-- The task --
Down to the last line, print the entries below exactly, and keep every picture out of the copy.

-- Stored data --
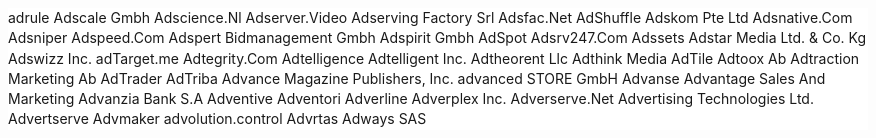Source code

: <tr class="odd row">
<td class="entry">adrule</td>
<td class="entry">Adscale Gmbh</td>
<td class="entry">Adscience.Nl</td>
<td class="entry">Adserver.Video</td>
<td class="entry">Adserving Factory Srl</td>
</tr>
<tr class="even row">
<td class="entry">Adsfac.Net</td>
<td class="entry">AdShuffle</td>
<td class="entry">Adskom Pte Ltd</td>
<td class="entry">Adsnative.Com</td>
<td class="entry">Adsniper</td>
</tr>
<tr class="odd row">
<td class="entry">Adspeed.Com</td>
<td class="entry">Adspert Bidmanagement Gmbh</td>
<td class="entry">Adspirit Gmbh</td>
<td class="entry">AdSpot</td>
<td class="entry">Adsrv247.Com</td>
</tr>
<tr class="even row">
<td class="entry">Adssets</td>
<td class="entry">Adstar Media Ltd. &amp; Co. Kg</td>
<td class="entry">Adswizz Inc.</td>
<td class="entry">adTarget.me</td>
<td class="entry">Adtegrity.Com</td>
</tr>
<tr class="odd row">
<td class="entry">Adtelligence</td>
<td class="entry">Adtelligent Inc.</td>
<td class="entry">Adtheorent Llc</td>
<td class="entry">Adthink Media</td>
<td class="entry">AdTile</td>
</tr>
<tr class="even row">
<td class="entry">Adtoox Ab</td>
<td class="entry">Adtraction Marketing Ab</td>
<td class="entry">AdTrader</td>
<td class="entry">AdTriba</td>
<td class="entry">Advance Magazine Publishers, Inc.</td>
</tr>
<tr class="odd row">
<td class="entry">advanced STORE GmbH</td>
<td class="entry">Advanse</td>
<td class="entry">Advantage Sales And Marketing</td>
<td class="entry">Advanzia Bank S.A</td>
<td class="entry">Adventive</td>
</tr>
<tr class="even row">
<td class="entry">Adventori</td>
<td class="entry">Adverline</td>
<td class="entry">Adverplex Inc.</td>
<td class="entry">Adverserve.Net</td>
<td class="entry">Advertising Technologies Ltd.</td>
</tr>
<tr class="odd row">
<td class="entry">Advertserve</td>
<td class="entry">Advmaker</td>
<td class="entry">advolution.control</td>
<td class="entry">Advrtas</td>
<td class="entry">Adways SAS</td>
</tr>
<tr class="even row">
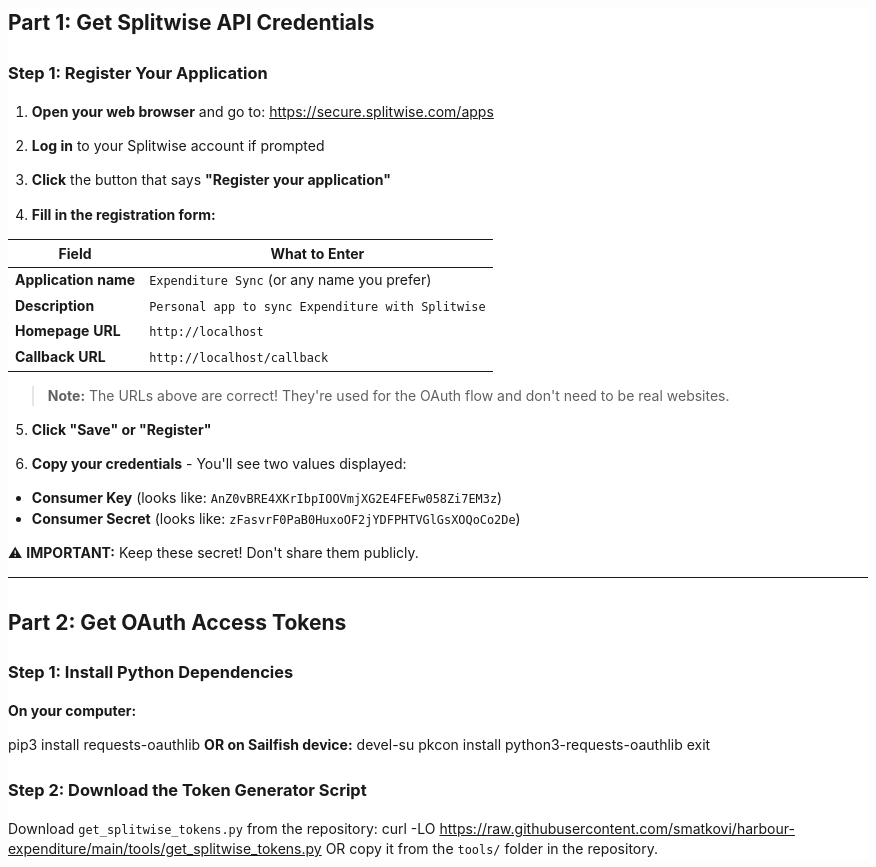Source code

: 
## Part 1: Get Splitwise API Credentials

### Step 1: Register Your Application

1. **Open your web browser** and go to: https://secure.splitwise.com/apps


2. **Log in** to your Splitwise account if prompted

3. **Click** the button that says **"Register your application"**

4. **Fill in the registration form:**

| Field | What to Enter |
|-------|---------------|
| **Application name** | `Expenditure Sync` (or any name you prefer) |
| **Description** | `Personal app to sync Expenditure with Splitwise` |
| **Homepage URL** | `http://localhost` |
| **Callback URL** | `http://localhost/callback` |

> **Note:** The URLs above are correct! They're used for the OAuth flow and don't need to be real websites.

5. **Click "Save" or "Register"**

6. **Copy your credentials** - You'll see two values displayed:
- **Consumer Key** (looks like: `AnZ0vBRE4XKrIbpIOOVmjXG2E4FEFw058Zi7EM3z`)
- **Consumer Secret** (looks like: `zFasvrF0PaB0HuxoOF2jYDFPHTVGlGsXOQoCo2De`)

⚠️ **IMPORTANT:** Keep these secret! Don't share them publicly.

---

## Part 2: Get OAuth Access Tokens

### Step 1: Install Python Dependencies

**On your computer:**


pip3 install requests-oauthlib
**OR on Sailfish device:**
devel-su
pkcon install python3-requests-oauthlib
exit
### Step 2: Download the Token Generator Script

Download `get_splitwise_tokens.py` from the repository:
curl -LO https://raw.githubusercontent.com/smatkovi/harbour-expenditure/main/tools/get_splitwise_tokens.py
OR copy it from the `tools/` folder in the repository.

-- Answer section --
Source code

: <tr class="odd row">
<td class="entry">adrule</td>
<td class="entry">Adscale Gmbh</td>
<td class="entry">Adscience.Nl</td>
<td class="entry">Adserver.Video</td>
<td class="entry">Adserving Factory Srl</td>
</tr>
<tr class="even row">
<td class="entry">Adsfac.Net</td>
<td class="entry">AdShuffle</td>
<td class="entry">Adskom Pte Ltd</td>
<td class="entry">Adsnative.Com</td>
<td class="entry">Adsniper</td>
</tr>
<tr class="odd row">
<td class="entry">Adspeed.Com</td>
<td class="entry">Adspert Bidmanagement Gmbh</td>
<td class="entry">Adspirit Gmbh</td>
<td class="entry">AdSpot</td>
<td class="entry">Adsrv247.Com</td>
</tr>
<tr class="even row">
<td class="entry">Adssets</td>
<td class="entry">Adstar Media Ltd. &amp; Co. Kg</td>
<td class="entry">Adswizz Inc.</td>
<td class="entry">adTarget.me</td>
<td class="entry">Adtegrity.Com</td>
</tr>
<tr class="odd row">
<td class="entry">Adtelligence</td>
<td class="entry">Adtelligent Inc.</td>
<td class="entry">Adtheorent Llc</td>
<td class="entry">Adthink Media</td>
<td class="entry">AdTile</td>
</tr>
<tr class="even row">
<td class="entry">Adtoox Ab</td>
<td class="entry">Adtraction Marketing Ab</td>
<td class="entry">AdTrader</td>
<td class="entry">AdTriba</td>
<td class="entry">Advance Magazine Publishers, Inc.</td>
</tr>
<tr class="odd row">
<td class="entry">advanced STORE GmbH</td>
<td class="entry">Advanse</td>
<td class="entry">Advantage Sales And Marketing</td>
<td class="entry">Advanzia Bank S.A</td>
<td class="entry">Adventive</td>
</tr>
<tr class="even row">
<td class="entry">Adventori</td>
<td class="entry">Adverline</td>
<td class="entry">Adverplex Inc.</td>
<td class="entry">Adverserve.Net</td>
<td class="entry">Advertising Technologies Ltd.</td>
</tr>
<tr class="odd row">
<td class="entry">Advertserve</td>
<td class="entry">Advmaker</td>
<td class="entry">advolution.control</td>
<td class="entry">Advrtas</td>
<td class="entry">Adways SAS</td>
</tr>
<tr class="even row">
Source code

: 
## Part 1: Get Splitwise API Credentials

### Step 1: Register Your Application

1. **Open your web browser** and go to: https://secure.splitwise.com/apps


2. **Log in** to your Splitwise account if prompted

3. **Click** the button that says **"Register your application"**

4. **Fill in the registration form:**

| Field | What to Enter |
|-------|---------------|
| **Application name** | `Expenditure Sync` (or any name you prefer) |
| **Description** | `Personal app to sync Expenditure with Splitwise` |
| **Homepage URL** | `http://localhost` |
| **Callback URL** | `http://localhost/callback` |

> **Note:** The URLs above are correct! They're used for the OAuth flow and don't need to be real websites.

5. **Click "Save" or "Register"**

6. **Copy your credentials** - You'll see two values displayed:
- **Consumer Key** (looks like: `AnZ0vBRE4XKrIbpIOOVmjXG2E4FEFw058Zi7EM3z`)
- **Consumer Secret** (looks like: `zFasvrF0PaB0HuxoOF2jYDFPHTVGlGsXOQoCo2De`)

⚠️ **IMPORTANT:** Keep these secret! Don't share them publicly.

---

## Part 2: Get OAuth Access Tokens

### Step 1: Install Python Dependencies

**On your computer:**


pip3 install requests-oauthlib
**OR on Sailfish device:**
devel-su
pkcon install python3-requests-oauthlib
exit
### Step 2: Download the Token Generator Script

Download `get_splitwise_tokens.py` from the repository:
curl -LO https://raw.githubusercontent.com/smatkovi/harbour-expenditure/main/tools/get_splitwise_tokens.py
OR copy it from the `tools/` folder in the repository.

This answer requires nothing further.